» **Task**
Copy the line with "Ban Shark Feeding Campaign in Florida" and all lines following it through the last line of the entries, exactly as written.

» **Dataset records**
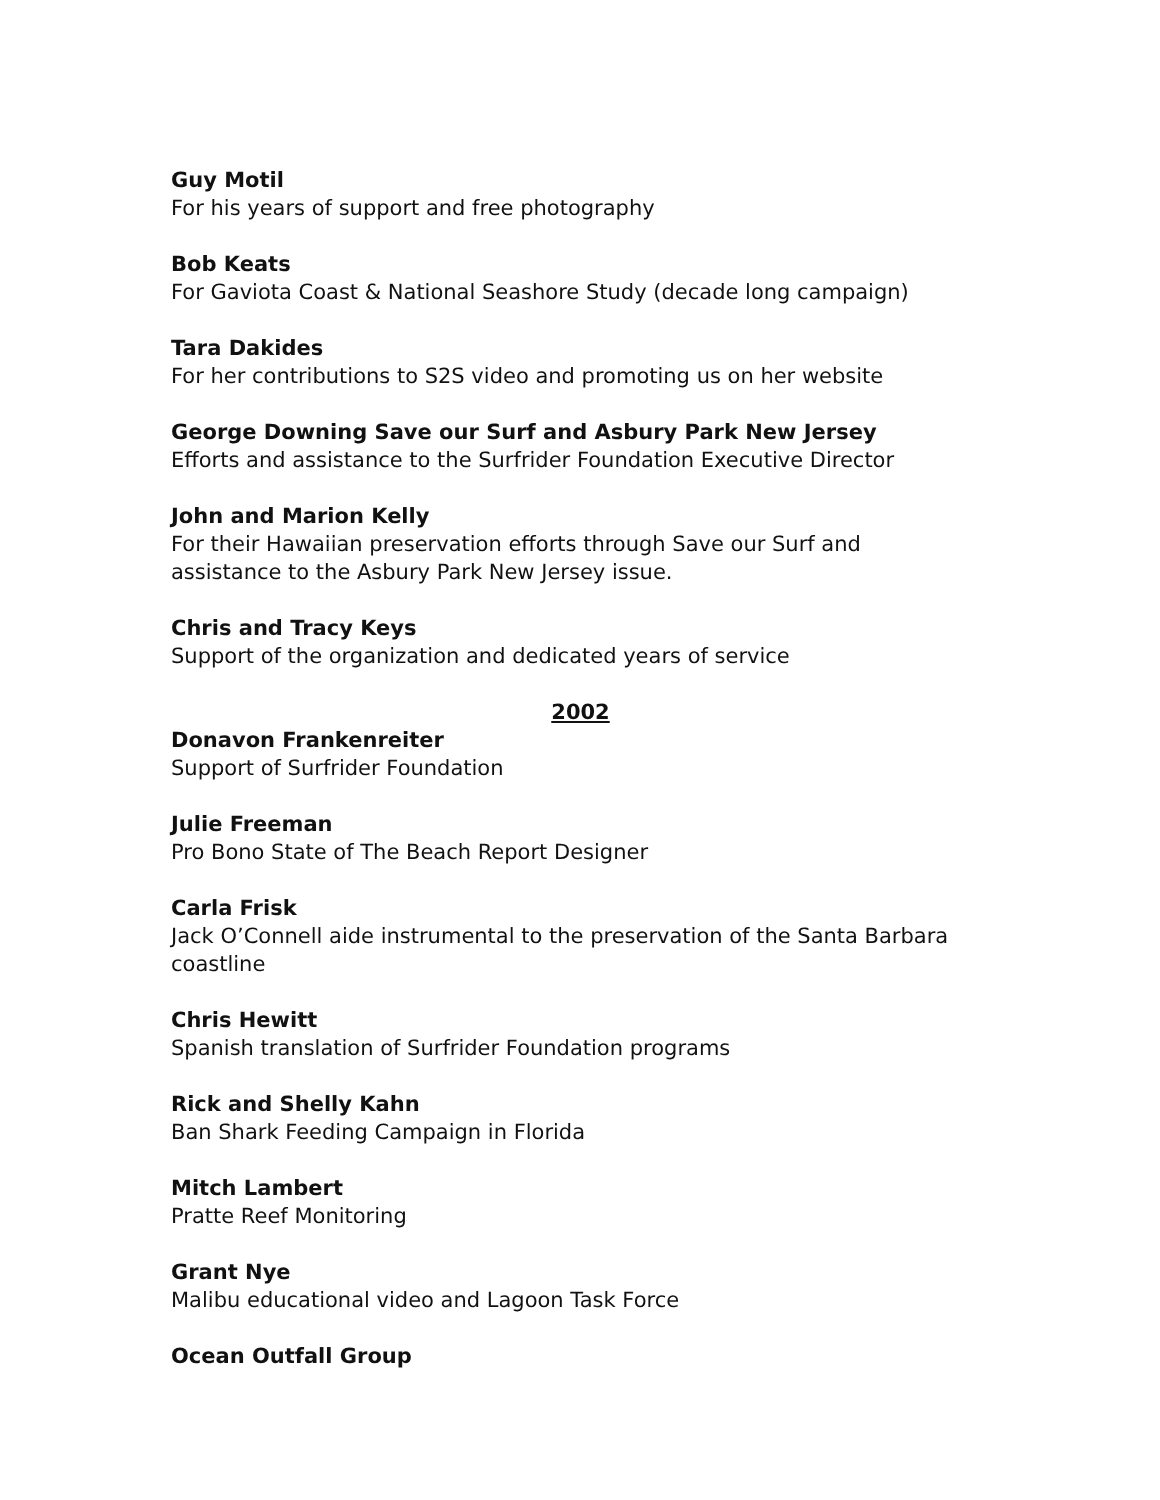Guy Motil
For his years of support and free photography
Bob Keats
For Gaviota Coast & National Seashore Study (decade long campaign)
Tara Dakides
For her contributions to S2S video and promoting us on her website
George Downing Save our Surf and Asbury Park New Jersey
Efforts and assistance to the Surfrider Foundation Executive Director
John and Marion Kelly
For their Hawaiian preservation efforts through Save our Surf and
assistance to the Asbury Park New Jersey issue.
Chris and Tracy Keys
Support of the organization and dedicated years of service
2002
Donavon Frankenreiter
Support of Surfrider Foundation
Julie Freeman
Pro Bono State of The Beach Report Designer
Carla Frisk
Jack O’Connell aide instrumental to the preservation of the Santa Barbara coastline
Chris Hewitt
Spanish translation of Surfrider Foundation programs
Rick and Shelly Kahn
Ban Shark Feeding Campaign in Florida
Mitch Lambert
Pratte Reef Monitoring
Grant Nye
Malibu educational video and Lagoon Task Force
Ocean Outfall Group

» **Task response**
Ban Shark Feeding Campaign in Florida
Mitch Lambert
Pratte Reef Monitoring
Grant Nye
Malibu educational video and Lagoon Task Force
Ocean Outfall Group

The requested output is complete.